A man in explorer gear stands left, holding banjo. On the right is a woman in winter clothes holding an electronic violin. There are projections behind them of an icy landscape.
Andrew Mueller (left) and Elisa Carlson in Ernest Shackleton Loves Me at Porchlight Music Theatre Credit: Liz Lauren

Imagine if Harper, the Valium-addicted Mormon wife in Angels in America who imagines herself in Antarctica, actually met famous explorer Ernest Shackleton through some rift in the time-space continuum. Only instead of being a neglected housewife, she’s an aspiring avant-garde composer looking for a big break.

Shackleton Loves Me
Through 6/1: Thu 7:30 PM, Fri 8 PM, Sat 3:30 and 8 PM, Sun 2 PM; also Tue 5/30 7:30 PM and Wed-Thu 5/31 and 6/1 1:30 PM; open captions Sat 5/27 2:30 PM; Ruth Page Center for the Arts, 1016 N. Dearborn, 773-777-9884, porchlightmusictheatre.org, $48-$77

As far as wild premises go, Joe DiPietro’s Ernest Shackleton Loves Me (music by Brendan Milburn, lyrics by Val Vigoda, with additional music by Ryan O’Connell), which is now in its Chicago premiere at Porchlight Music Theatre under Michael Unger’s direction, checks all the boxes. But though the internal logic breaks down from time to time in this 90-minute show, as a paean to “foolish optimists,” it mostly rings true.

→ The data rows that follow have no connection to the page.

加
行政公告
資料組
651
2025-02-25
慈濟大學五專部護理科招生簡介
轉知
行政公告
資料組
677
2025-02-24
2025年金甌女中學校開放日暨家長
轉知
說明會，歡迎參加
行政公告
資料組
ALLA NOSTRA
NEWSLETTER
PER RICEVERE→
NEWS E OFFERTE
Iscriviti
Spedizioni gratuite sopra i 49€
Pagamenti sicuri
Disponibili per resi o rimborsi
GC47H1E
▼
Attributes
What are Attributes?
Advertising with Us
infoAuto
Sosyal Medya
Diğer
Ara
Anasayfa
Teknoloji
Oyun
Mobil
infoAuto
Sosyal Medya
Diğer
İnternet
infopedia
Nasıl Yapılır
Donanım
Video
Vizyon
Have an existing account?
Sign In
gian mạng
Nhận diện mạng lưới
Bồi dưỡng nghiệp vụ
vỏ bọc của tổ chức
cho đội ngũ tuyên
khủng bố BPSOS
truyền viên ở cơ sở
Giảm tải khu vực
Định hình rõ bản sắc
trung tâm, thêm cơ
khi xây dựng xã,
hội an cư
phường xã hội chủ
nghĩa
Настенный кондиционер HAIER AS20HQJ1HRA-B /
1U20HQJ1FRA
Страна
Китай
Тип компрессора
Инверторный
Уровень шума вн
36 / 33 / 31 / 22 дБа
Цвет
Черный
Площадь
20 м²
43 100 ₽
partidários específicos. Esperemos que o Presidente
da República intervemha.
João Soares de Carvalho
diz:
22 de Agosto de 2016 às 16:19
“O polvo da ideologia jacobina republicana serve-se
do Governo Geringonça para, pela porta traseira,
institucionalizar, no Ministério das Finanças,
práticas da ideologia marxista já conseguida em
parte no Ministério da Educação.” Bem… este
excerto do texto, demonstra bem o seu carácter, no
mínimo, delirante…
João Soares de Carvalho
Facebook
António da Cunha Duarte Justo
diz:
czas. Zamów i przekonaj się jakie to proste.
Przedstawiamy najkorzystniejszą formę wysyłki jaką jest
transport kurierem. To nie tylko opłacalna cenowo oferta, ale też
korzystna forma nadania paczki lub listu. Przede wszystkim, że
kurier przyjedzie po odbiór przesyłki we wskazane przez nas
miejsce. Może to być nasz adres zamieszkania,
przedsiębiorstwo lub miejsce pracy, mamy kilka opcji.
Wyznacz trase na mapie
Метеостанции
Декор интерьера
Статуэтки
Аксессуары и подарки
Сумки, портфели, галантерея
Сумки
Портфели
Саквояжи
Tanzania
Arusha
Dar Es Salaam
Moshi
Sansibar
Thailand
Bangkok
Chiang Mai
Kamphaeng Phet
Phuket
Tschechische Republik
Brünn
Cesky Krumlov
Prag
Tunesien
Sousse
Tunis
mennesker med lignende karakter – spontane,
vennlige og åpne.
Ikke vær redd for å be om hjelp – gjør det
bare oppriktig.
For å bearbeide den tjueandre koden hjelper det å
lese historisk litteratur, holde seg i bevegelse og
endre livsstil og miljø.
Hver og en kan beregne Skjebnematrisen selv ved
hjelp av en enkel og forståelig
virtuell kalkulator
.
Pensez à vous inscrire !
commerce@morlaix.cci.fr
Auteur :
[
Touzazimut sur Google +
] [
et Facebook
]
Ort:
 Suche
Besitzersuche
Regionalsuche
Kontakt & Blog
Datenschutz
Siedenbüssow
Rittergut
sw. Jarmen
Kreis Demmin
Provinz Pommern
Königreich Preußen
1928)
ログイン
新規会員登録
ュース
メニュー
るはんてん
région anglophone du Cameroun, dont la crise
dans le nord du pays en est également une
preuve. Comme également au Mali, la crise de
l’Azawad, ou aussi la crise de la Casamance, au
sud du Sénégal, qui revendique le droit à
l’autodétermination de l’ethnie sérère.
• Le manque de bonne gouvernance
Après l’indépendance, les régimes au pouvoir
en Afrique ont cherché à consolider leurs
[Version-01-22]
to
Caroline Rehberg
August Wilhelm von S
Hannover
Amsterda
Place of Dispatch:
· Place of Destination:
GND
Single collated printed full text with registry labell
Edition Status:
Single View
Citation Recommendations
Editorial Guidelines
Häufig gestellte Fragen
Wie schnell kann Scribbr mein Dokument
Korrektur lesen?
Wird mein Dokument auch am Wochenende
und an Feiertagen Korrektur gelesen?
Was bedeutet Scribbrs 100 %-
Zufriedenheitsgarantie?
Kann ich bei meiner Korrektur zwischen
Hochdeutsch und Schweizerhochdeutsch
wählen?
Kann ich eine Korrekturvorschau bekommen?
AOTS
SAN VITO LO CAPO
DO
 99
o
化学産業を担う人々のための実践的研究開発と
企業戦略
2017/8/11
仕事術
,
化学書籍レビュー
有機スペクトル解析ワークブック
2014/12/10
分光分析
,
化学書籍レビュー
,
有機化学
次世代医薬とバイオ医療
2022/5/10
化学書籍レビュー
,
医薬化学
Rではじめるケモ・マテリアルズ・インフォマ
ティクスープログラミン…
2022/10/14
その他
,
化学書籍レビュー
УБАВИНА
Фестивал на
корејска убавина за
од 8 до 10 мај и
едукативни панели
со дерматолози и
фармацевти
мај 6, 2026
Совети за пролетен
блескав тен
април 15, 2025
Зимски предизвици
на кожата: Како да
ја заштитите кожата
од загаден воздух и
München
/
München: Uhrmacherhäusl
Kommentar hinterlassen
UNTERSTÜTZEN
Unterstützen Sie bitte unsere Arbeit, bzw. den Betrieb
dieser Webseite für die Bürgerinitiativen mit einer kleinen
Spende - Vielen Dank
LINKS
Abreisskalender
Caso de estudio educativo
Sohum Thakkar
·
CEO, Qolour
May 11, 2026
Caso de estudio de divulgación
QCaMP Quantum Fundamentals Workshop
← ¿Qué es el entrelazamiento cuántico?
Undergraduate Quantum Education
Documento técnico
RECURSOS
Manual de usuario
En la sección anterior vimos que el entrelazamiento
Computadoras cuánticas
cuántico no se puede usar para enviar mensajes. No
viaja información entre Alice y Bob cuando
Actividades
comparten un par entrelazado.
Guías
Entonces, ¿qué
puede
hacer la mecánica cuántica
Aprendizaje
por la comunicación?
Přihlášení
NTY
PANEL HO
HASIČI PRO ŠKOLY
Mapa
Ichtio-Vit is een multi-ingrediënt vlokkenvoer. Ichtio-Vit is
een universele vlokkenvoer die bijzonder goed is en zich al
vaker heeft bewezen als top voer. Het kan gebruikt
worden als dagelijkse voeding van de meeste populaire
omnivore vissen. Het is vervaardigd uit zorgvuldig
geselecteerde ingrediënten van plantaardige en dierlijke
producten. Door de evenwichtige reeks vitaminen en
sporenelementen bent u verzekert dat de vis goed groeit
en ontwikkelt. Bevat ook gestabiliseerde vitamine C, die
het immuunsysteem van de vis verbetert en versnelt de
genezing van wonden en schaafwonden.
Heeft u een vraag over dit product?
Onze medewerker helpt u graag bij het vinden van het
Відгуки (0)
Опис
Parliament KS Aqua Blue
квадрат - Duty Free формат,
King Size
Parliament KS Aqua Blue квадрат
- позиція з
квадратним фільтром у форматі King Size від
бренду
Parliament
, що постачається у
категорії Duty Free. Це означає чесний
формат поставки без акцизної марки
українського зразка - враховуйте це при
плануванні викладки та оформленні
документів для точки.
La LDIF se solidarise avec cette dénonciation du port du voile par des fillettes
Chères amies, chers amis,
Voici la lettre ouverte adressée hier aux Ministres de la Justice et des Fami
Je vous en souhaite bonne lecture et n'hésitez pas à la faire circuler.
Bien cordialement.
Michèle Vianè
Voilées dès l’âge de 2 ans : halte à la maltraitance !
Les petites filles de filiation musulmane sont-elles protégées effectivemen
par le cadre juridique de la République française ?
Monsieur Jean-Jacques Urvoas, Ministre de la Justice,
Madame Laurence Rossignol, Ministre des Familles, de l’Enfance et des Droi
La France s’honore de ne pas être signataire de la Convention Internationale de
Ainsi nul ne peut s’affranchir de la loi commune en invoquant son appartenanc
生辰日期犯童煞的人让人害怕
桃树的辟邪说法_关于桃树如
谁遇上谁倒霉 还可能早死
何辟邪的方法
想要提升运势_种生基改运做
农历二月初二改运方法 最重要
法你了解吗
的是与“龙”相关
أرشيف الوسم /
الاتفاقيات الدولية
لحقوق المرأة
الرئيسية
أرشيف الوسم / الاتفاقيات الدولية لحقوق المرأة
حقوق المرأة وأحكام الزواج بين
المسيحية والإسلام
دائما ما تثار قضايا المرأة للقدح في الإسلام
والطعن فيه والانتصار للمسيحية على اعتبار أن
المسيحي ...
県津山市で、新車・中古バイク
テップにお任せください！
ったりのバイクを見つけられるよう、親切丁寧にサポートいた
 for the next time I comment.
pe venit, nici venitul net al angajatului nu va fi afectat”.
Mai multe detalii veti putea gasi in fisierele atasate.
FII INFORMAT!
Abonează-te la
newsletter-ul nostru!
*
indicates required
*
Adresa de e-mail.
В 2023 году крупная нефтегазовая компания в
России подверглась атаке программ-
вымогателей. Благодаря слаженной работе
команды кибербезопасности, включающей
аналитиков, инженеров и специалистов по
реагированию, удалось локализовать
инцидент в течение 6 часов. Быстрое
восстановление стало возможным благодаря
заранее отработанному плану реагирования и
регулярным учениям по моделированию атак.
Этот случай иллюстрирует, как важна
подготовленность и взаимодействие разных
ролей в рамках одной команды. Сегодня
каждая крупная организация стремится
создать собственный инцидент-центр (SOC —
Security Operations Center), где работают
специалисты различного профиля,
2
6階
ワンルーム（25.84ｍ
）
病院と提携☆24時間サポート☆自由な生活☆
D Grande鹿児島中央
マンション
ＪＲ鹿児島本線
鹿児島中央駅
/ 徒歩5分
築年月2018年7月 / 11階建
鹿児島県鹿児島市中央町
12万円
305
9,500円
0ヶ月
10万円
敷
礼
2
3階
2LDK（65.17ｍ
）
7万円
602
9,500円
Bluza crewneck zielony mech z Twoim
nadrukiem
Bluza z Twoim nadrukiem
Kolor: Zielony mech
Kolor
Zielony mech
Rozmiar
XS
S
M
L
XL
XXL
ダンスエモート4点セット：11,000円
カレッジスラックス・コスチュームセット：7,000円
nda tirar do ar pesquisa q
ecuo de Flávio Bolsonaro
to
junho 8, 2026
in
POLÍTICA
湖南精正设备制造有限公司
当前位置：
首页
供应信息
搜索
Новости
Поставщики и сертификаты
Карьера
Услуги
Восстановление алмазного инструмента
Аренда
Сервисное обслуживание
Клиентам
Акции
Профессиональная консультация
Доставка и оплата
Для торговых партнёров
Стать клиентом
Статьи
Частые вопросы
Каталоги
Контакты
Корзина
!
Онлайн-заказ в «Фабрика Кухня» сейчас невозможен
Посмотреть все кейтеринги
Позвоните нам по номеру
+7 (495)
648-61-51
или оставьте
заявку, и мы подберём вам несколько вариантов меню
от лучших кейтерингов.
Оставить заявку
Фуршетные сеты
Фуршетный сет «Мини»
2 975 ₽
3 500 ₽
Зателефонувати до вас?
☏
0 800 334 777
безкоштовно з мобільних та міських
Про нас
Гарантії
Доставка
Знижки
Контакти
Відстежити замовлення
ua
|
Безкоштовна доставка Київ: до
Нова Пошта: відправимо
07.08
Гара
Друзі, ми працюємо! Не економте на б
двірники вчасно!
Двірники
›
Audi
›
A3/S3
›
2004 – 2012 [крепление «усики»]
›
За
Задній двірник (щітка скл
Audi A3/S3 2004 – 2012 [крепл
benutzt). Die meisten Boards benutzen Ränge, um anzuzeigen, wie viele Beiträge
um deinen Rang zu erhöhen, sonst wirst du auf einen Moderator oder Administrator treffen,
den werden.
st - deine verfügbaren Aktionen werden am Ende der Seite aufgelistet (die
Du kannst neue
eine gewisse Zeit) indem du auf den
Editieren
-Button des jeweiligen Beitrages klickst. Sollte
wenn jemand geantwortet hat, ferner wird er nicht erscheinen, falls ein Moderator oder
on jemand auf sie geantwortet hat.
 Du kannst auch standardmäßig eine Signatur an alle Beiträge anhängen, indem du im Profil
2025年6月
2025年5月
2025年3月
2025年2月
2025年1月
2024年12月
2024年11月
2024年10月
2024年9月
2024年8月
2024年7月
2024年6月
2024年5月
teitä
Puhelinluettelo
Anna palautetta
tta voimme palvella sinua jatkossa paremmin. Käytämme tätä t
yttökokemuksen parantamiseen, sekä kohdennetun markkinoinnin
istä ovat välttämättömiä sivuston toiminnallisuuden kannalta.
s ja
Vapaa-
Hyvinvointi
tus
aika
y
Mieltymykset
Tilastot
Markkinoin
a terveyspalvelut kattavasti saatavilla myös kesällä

Kat (Elisa Carlson) struggles to create new experimental music loops while her infant son sleeps next door. Her slacker boyfriend is on the road with a Journey cover band and hasn’t paid a dime toward the heating bill. Cold and unable to sleep for 36 hours? Who could relate to that? Enter Shackleton (Andrew Mueller) from the back of her refrigerator, bearing a banjo and a message of never giving up.

So OK, it’s kind of hokey, but damned if Carlson and Mueller don’t make it all work. The former in particular has a stupendous set of pipes. Add in Smooch Medina’s terrific projection designs (incorporating Frank Hurley’s real photos and films from the Shackleton archives), and you’ve got an offbeat but oddly moving blend of history and hope. If Shackleton and his men could survive hell on earth, maybe an exhausted artist and mom can hold on another day.